Departures pointe enfin une dernière question. Une expérience de perte ou de séparation peut provoquer un processus psychologique comparable à ce qu’est en physiopathologie une inflammation. Dans un cas, c’est du tissu cicatriciel qui est produit, et dans l’autre, un retrait émotionnel ou un goût pour la mort, mais dans les deux cas, ce processus destiné d’abord à gérer l’agression peut créer ses propres difficultés. Cela ne veut pas dire que les capacités de la personne en soient altérées de façon inévitable. Mais cela signifie que, comme par exemple dans le cas du rhumatisme articulaire aigu, lorsque trop de tissu cicatriciel a été produit, il peut en résulter un dysfonctionnement plus ou moins grave. Il s’agit là des variantes pathologiques des processus qui caractérisent le deuil normal. Mais à trop penser que le deuil doive être normal, nous risquerions d’oublier que l’évolution de chacun ne se fait pas selon un parcours rigoureusement balisé par le savoir médical, mais de manière imprévisible, chaotique, et que nous devons chacun accepter. Et c’est justement cette sorte de tissu cicatriciel produit chez Daigo par ses expériences de deuil successives qui va lui permettre de trouver finalement son chemin.
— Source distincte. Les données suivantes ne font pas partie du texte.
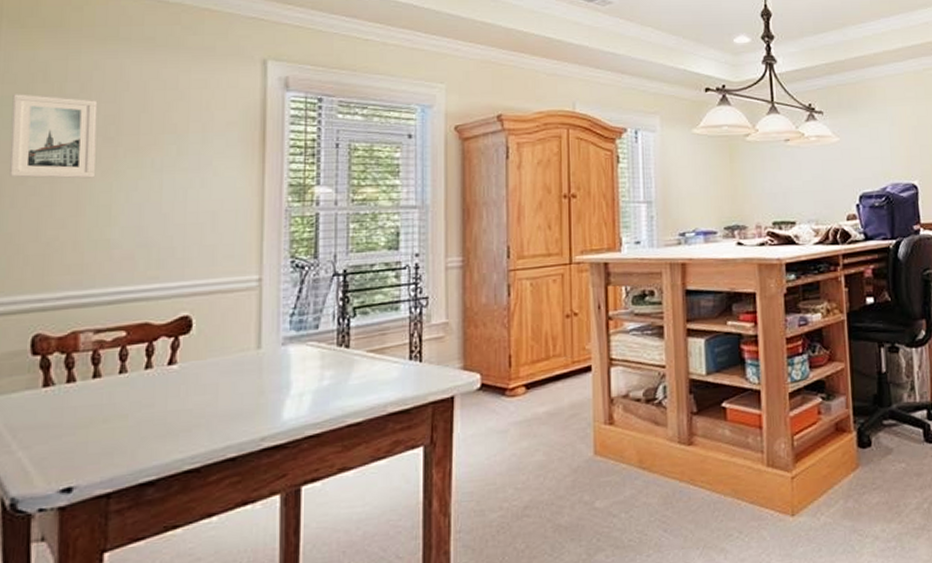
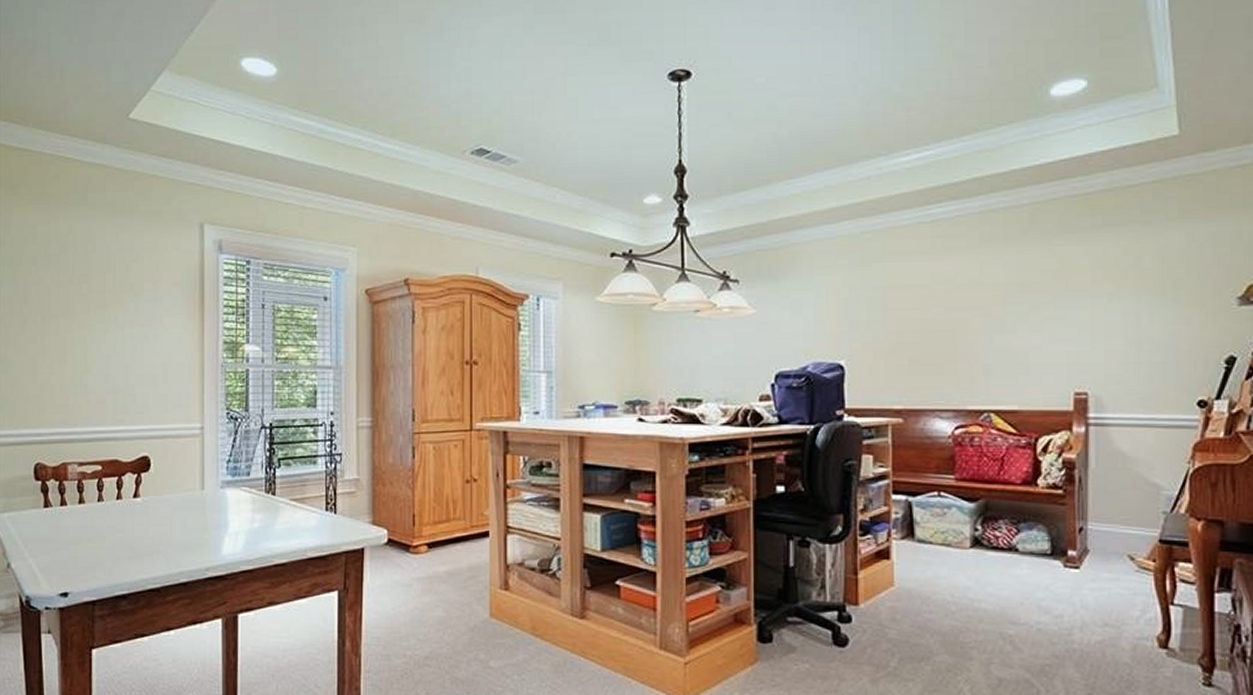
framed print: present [10,94,98,179] -> none [11,254,73,331]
La capacité de surmonter un traumatisme est maintenant ce qu’on appelle la résilience. Le problème est qu’au début, les chercheurs ont attribué cette capacité à une qualité individuelle, avec le risque de diviser l’humanité en deux : ceux qui la posséderaient (les fameux « résilients ») et les autres. On reconnaît dans cette division du monde le schéma darwinien de la lutte pour la vie et de la sélection des plus forts, et cette analogie n’a pas manqué d’être soulignée.
Aujourd’hui, elle est considérée comme une force que chacun possède à un degré ou un autre. Elle nous permet de négocier avec les ruptures de l’environnement et les bouleversements intérieurs qui en résultent. Elle intervient dans les événements exceptionnels comme un accident, une maladie ou un deuil, mais aussi au cours des phases normales du développement telles que la crise d’adolescence, celle du milieu de la vie, la ménopause ou l’entrée dans la vieillesse. Elle est dans tous les cas imprévisible.
Cette approche présente un avantage considérable par rapport à la précédente : chacun construit « sa » résilience et on ne sait jamais comment elle va se manifester chez une personne à un moment donné. Chacun doit donc apprendre à s’y rendre réceptif chez lui-même et chez les autres. La femme de Daigo et ses amis ne sont malheureusement pas dans cet état d’esprit lorsqu’ils découvrent le métier de celui-ci. Ils le condamnent et le stigmatisent. Mais se consacrer à ce métier de si mauvaise réputation est pour Daigo son chemin à lui pour gérer ses traumatismes. Et ce chemin ne mérite pas notre sympathie parce qu’il correspond à une activité nécessaire, ni même parce qu’il l’accomplit de façon remarquable, mais tout simplement parce que c’est son chemin.
Freud S. (1915), Deuil et mélancolie, Œuvres complètes, Tome XIII. Paris : PUF, 1988.
Hanus M. (1994), Les deuils dans la vie, Paris : Maloine.
Tisseron S. (2008), La Résilience, Paris : PUF.